Wednesday, May 5, 2010

History is doomed to repeat itself

Milwaukee 11, Dodgers 6

…and what’s amazing about that score is that it doesn’t even begin to tell the whole story. As scores often do, they inform quickly and mostly inadequately. If they were the only important statistic then we’d not have a multi billion-dollar T.V. contract for Major League Baseball and revenue for the league in excess of six billion dollars last year. Still, it doesn’t make every game fun to watch, and this one is proof.
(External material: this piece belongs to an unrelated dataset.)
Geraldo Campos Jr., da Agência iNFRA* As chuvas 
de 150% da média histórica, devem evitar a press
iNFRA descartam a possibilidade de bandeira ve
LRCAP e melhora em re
It was somewhere around the third inning that I gave up all hope of having a truly engrossing ball game to watch, when the Dodgers had a light single into right field and Narveson had what was until then a perfect game spoiled. Down 9-0 at that point I was ready to find a large soda and some ice cream to drown my sorrows in since I was the designated driver. I was astonished by how at the beginning of every inning the players faithfully donned their caps and gloves to field and bat in this game whose end was wholly over and hardly in doubt. Of course, the Dodgers combined team salary of 96 and some odd million is probably a big part of why they’re still chipper after an embarrassing showing by Kershaw, their starting pitcher. He walked one batter, hit two more and then gave up two home runs, and all in the second inning. I will leave it there so that we don’t have to usher the women and children out of the room before continuing to read the article.

Somewhere in the eighth inning Loney hit a home run to give the Dodgers their fifth and sixth runs and the drunken dad in front of me stood up sloshing his beer on the seats and the aisle shouting we’re not done yet. My grandfather slapped him a high five and with an obvious tint of sarcasm shouted, “Yeah! We’ve really got Milwaukee on the run now.” The game was over, but everybody loves home runs.

What I can say with unequivocal certainty is that the odds of this game turning out the way it did and me being there under these circumstances were even less than the chances of a Dodger come back in the bottom of the ninth with two outs as Garret Anderson took up his first at bat in the game as a pinch hitter. When I was thirteen my grandpa took me to a Dodger game, and my middling teen aged body was more awkward than a dirty joke in a nunnery. Still, we went and saw something that will probably never happen again in my lifetime; Fernando Tatis hit two grand slams off of Chan Ho Park in the third inning. What sort of sadistic manager would let a pitcher sit through the entire line up again after one grand slam is beyond me, someone who’s into some real dark stuff at least? We’re getting off topic here, the important part is that that was the last time anyone scored nine or more runs in an inning against the Dodgers, shoot, that was probably the last time anyone scored nine runs in an inning in Dodger stadium at all, and eleven years ago me and my grandpa were there to see it.

On the drive home we tuned in to the last minutes of the Lakers game and all I can say about that is at least L.A. has one team that’s not a loser tonight.